On the other hand if the client has a scenario where there is a massive batch run or backup software causing huge amount of data moving across the network for long hours then I would recommend you to go about performing network tests specifically to emulate such scenarios.
For a network test you can have a Goal Oriented scenario setup with a certain Throughput as the target. Monitor the throughput and time to first buffer graph to find network related issues along with netstat and network protocol analyzers.
For a LoadRunner user the important counters which can be used are Total Bytes counter/sec, server bytes/sec, connections established counter; but note that it is even more important to understand the usage of these counters in identifying bottlenecks. Go through the documentation and get a clear understanding of these counters up front. On a high level be it LoadRunner or IxChariot or say any tool that you use to monitor and collect server metrics, the most important metric you have to make sure you have are:
1. Data Volume: Amount of data sent across then network.
2. Throughput: The speed at which data is sent through the network.
3. Data error rate: Large number of network errors that require retransmission of data will slow down throughput and degrade application performance.
When you’re trying to break down a performance bottleneck the first step you will have to make is to write down a matrix with traffic type against layer/tier. This will help you isolate the network which is causing the problem and henceforth to tune it without having to exercise dart-throwing as you struggle to understand your web site bottlenecks.
Example:
Client-Server communication:
Traffic:
-User HTTP requests
-Server HTML responses
- HTML page elements, such as gifs, jpegs, flash objects
etc..
Server to server communications (Middle tier)
Traffic:
-HTTP session data sharing within a cluster
-Application database transfers
-Traffic to services node (web services)
-Traffic to mail or messaging services
DNS traffic. etc…
Backend communications
Traffic:
-Databases transfers
-Database to application traffic
Etc.
During the analysis process, isolate the network portion which has the problem from the above layers and then find a way to troubleshoot the issue by correlating with the type of traffic which is observed in that layer.
Commonly observed network performance bottlenecks:
1) Faulty network component causing packet storms in the network.
2) Improperly configured NIC cards: Especially a node involving Multiple NICs can have a problem such as improper binding of NIC cards causing few NICs to be over utilized and others underutilized.
3) Improperly configured Load Balancer; Example: Affinity routing aka IP routing the requests to servers when the requests are coming from behind a proxy.

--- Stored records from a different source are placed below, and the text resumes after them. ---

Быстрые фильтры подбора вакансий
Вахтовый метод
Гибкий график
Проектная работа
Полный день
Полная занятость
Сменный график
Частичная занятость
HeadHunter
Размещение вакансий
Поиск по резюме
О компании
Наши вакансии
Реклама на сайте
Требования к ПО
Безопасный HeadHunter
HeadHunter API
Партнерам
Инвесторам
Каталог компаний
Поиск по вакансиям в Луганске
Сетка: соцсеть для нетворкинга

4) Insufficient bandwidth (This problem can be easily detected from the throughput graph when it becomes flat.)
5) Firewall component can be a major performance bottleneck: I would recommend engineers to first test the application system without firewall so that at least one variable is avoided.

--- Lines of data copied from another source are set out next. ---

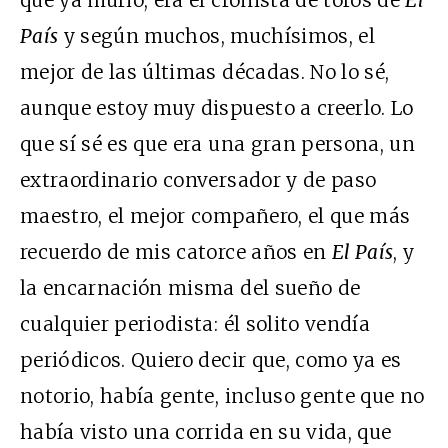
País
y según muchos, muchísimos, el
mejor de las últimas décadas. No lo sé,
aunque estoy muy dispuesto a creerlo. Lo
que sí sé es que era una gran persona, un
extraordinario conversador y de paso
maestro, el mejor compañero, el que más
recuerdo de mis catorce años en
El País
, y
la encarnación misma del sueño de
cualquier periodista: él solito vendía
periódicos. Quiero decir que, como ya es
notorio, había gente, incluso gente que no
había visto una corrida en su vida, que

6) Duplex mismatch: This problem occurs when one of the two communicating element is operating in full duplex whereas the other is operating in a half duplex mode. Unlike full duplex communicating element the half duplex element can either send or receive data packets but cannot do both together hence causing slowness in overall transfer speed due to heavy packet loss.
7) Using excessively chatty protocols: Too many handshake signals are definitely an overhead not just in the application front but also in the network resource front. A protocol analyzer can be very handy to detect such issues.